Reimbursement News

HHS Reduced Medicare Appeals Backlog by 19% Since Fall 2018

The reduction in the Medicare appeals backlog puts HHS ahead of schedule with meeting court-ordered deadlines for decreasing pending appeals.

Medicare appeals backlog

Source: Thinkstock

By Jacqueline LaPointe

- HHS has made significant progress with reducing the Medicare appeals backlog, decreasing the number of appeals pending at the Office of Medicare Hearings and Appeals (OMHA) by about 19 percent as of July 1, according to new court documents.

In the court documents released by the American Hospital Association (AHA), which sued HHS over the growing Medicare appeals backlog in 2014, HHS reported a net reduction of 82,936 appeals pending at OMHA from November 1, 2018, to the end of the second quarter of FY 2019, bringing the total number of pending appeals to 343,658 by the end of the period.

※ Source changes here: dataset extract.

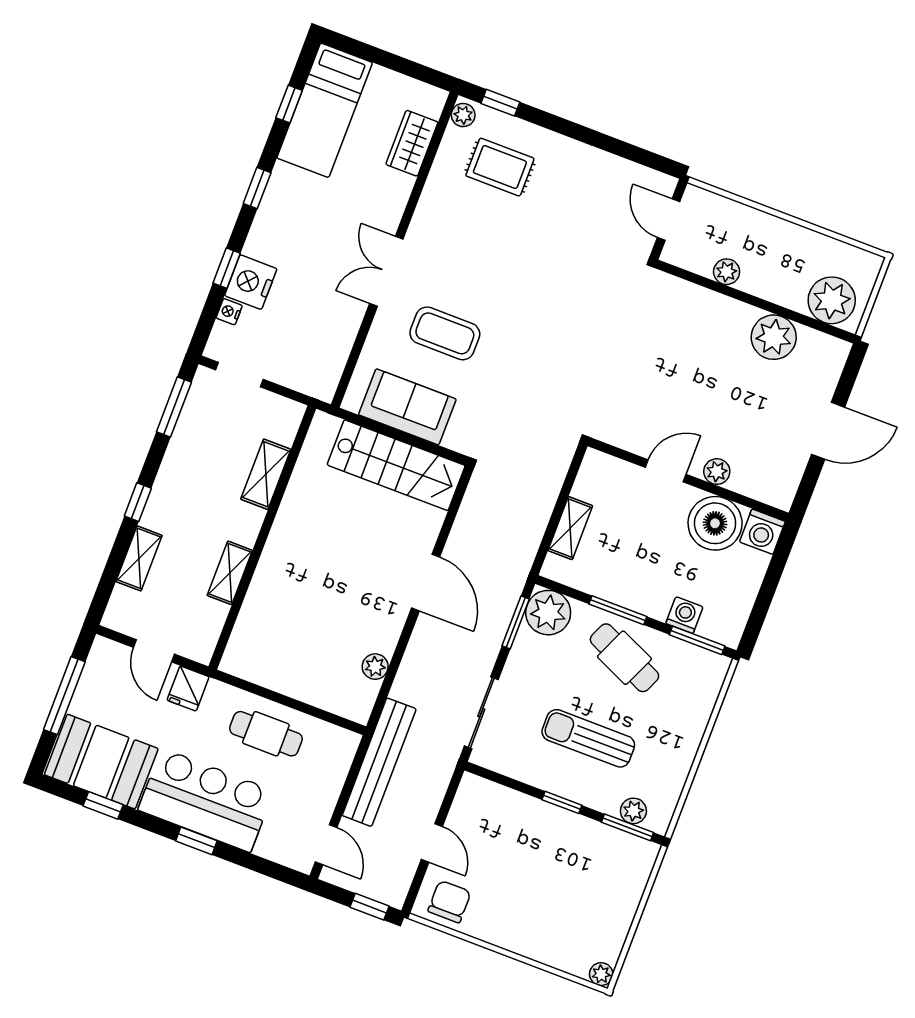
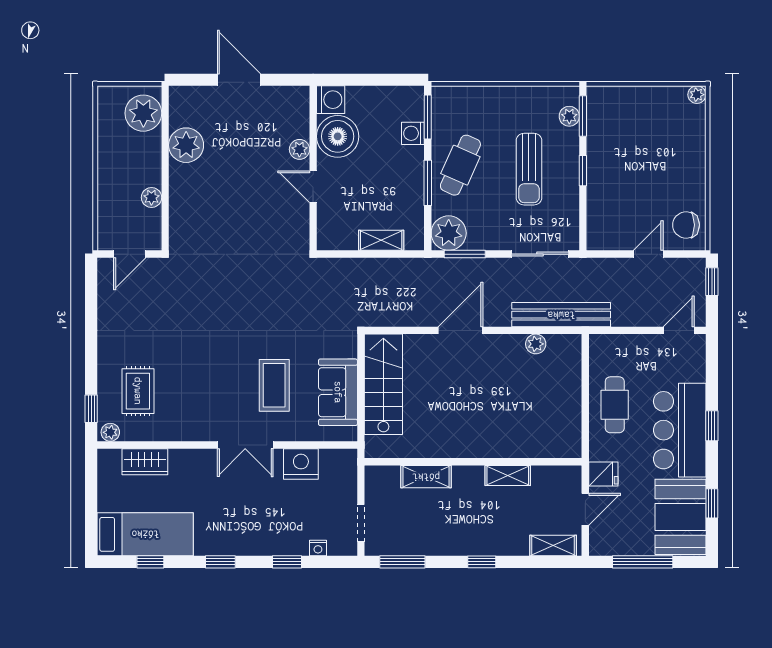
nightstand: (251, 282) -> (301, 464), moved, turned 180
shelving: (139, 558) -> (553, 546), moved
bench: (379, 762) -> (561, 315), moved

The Medicare appeals backlog update puts HHS ahead of schedule with reducing the number of pending appeals at the OMHA level according to a federal court order from last year. Last year’s order required HHS to decrease the Medicare appeals back by at least 19 percent by the end of FY 2019 based on the department’s projected FY 2018 backlog of 426,694 appeals.

The order also requires HHS to achieve the following reductions:

  • 49 percent reduction by end of FY 2020
  • 75 percent reduction by end of FY 2021
  • Elimination of Medicare appeals backlog of end of FY 2022

Failure to eliminate the backlog by the FY 2022 deadline may result in a default judgment in favor of providers and other stakeholders appealing the Medicare claim.*

READ MORE: Medicare Appeals Backlog Delays Decision Process By 4.5 Years

HHS has argued that the final stipulation of the court order violates Medicare regulations. By law, the federal department cannot “make payment on Medicare claims regardless of the merit of those claims.”

The argument won HHS a reprieve from the court-ordered reduction timeline in 2018. However, a federal court reinstated the deadlines shortly after in light of new funding from Congress. HHS received $182.3 million in 2018 to fund efforts to reduce the Medicare appeals backlog, including increasing administrative law judge staffing, which HHS projected would double the appeal court’s disposition capacity.

“As this time around the Government agrees that recent funding has made compliance possible within four years, the Court will impose such a deadline,” Judge James E. Boasberg of the US District Court for the District of Columbia wrote in the 2018 court order.

HHS must submit status updates to the court detailing the department’s progress with reducing the Medicare appeals backlog. This is the first status update report from HHS since the federal court revived the reduction deadlines.

Since 2018, the federal department has implemented several new initiatives and rules to help reduce the Medicare appeals backlog, including settlement options.

READ MORE: Can Changes to Medicare Reimbursement Appeals Reduce Backlog?

In February 2018, CMS announced that providers with less than 500 Medicare appeals stuck in the backlog at the OMHA and Medicare Appeals Council levels could apply for a settlement. They received a partial payment of 62 percent of the net approved amount of the appealed claim in exchange for withdrawing all eligible claims from the appeals process.

The agency offered two rounds of the settlement option during the year.

HHS also expedited Settlement Conference Facilitation (SCF) process in May 2018 to aid efforts to reduce the Medicare appeals backlog. Under the express process, the department offered providers a settlement based on preliminary data. Providers had to accept the offer within seven days or move forward with the formal SCF process.

Through the use of settlements, HHS aims to quickly rid the appeals process of thousands of pending claims. But the method does not target the root cause of the backlog, industry stakeholders have argued.

Prior to last year’s order, the AHA urged the federal court to require HHS to implement Recovery Audit Contractor (RAC) program reforms. RACs identify and recover improper Medicare payments paid to providers. The entities receive a contingency fee based on every payment recovery and claim denial they pursue.

READ MORE: How to Maximize Revenue with Improved Claims Denials Management

But the RAC financing structure incents the entities to deny or recover more payments, which results in more appeals, AHA and others have argued. HHS needs to reform the RAC program to meaningfully and sustainably reduce the Medicare appeals backlog, the hospital association told the federal court.

Specifically, the AHA advised HHS to impose financial penalties on RACs with high overturn rates. The penalties would remove the incentive to unnecessarily deny claims, reducing the backlog and preventing it from forming again.

CMS recently announced new RAC rules earlier this year. The agency has started to require RACs to maintain a 95 percent accuracy score when it comes to identifying improper Medicare payments. The number of claims RACs can review declines if the entity does not meet the requirement.

CMS also started to hold back contingency fees paid to RACs until after the second level of the appeals process is completed.

CORRECTED: Previous version of this article stated, "Failure to eliminate the backlog by the FY 2022 deadline will result in HHS granting default judgment in favor of providers and other stakeholders appealing the Medicare claim." The sentence has been updated for clarification.